Il estime qu’elle doit notamment être élargie aux ministres, aux ambassadeurs, aux députés. ‘’ A mon avis, un chef d’Etat, un ministre, un ambassadeur, un député, un fonctionnaire ne devraient avoir qu’une nationalité.
C’est ce qui se fait dans la plupart des pays démocratiques, parce qu’il y a des conflits d’intérêts possibles. Il faut savoir ce que l’on est, l’identification est importante’’, a-t-il estimé.
Ancien CEMGA sous le régime du président Abdou Diouf, le général Seck estime qu’il y a des situations où ceux qui sont censés défendre les intérêts de l’Etat peuvent être amenés à choisir’’. D’où les conflits d’intérêt qui peuvent en résulter.
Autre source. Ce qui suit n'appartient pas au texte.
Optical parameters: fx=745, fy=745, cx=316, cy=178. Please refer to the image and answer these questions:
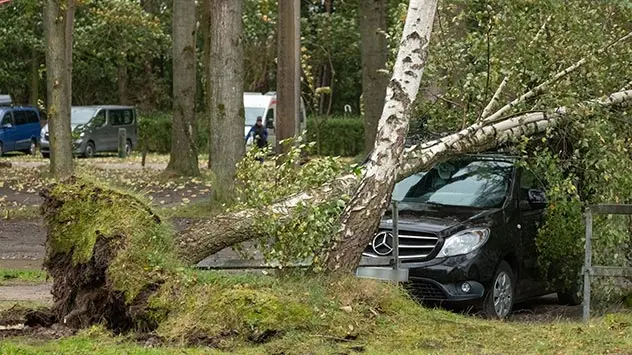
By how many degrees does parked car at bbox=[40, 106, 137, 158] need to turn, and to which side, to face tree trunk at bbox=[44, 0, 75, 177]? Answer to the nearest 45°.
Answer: approximately 45° to its left

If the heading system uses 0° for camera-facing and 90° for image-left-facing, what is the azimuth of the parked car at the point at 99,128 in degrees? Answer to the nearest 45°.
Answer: approximately 45°

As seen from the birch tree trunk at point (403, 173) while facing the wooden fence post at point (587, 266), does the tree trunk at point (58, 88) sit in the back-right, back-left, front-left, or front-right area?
back-left

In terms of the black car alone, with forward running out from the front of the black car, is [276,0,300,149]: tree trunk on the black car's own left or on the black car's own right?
on the black car's own right

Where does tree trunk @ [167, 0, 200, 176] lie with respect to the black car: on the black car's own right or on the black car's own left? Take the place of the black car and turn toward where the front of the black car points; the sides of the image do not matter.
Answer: on the black car's own right

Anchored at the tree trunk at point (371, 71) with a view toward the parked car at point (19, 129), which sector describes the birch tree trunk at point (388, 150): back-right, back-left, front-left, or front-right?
back-left

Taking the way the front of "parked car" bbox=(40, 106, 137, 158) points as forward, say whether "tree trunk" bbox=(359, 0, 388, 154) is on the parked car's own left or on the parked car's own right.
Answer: on the parked car's own left

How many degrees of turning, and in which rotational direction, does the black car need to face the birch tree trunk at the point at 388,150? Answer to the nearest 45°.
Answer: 0° — it already faces it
Compte tenu d’un tel état de fait, ‘’ceux qui représentent l’Etat doivent avoir une seule nationalité”, a-t-il tranché, rappelant cette célèbre assertion du général de Gaulle qui disait que ‘’les Etats ont des intérêts, mais pas d’amis’’.
L’ancien chef d’Etat-major général donne son propre exemple au moment de l’indépendance du Sénégal, où il a eu à écrire à l’état-major pour ‘’être uniquement sénégalais’’.
Le débat sur la double nationalité a été ravivé récemment par d’abord une proposition de l’ancien ministre Benoît Sambou. Ce dernier souhaitait que ‘’tout candidat détenteur d’autres nationalités’’ renonce ‘’à celles-ci depuis au moins cinq ans avant le jour du scrutin et en fournir la preuve.’’
Le vice-président de l’Assemblée nationale, Moustapha Cissé Lô, avait dans la foulée indiqué vouloir porter une proposition de loi dans ce sens. L’éventualité d’une loi avait suscité de vives réactions dans les rangs de l’opposition et de la société civile, installant une véritable polémique.
Le débat sera finalement clos par le chef de l’Etat, Macky Sall, le 28 août dernier, depuis Nairobi, où il rencontrait la communauté sénégalaise, en marge de la TICAD VI.
La Constitution sénégalaise, adoptée en 1992, dit que "pour être candidat à l’élection présidentielle, il faut être exclusivement de nationalité sénégalaise", avait-il alors rappelé. Le débat sur la double nationalité au Sénégal est un "faux débat", avait-il ajouté.